_Aim of the exercise_
Once the images are set aside, write out the rest of the records exactly.

[Items listed in a dataset]
=== Section Start ===
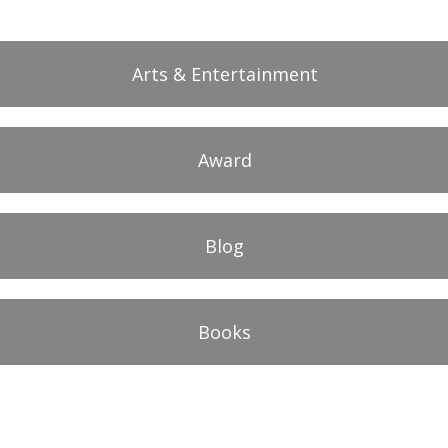
Arts & Entertainment
Award
Blog
Books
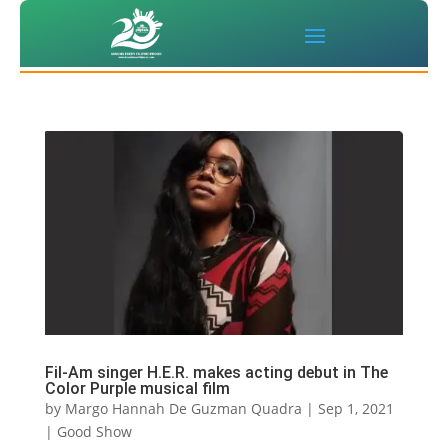
Fil-Am singer H.E.R. makes acting debut in The
Color Purple musical film
by
Margo Hannah De Guzman Quadra
|
Sep 1, 2021
|
Good Show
=== Section End ===
_Completed exercise_
Arts & Entertainment
Award
Blog
Books
Fil-Am singer H.E.R. makes acting debut in The
Color Purple musical film
by
Margo Hannah De Guzman Quadra
|
Sep 1, 2021
|
Good Show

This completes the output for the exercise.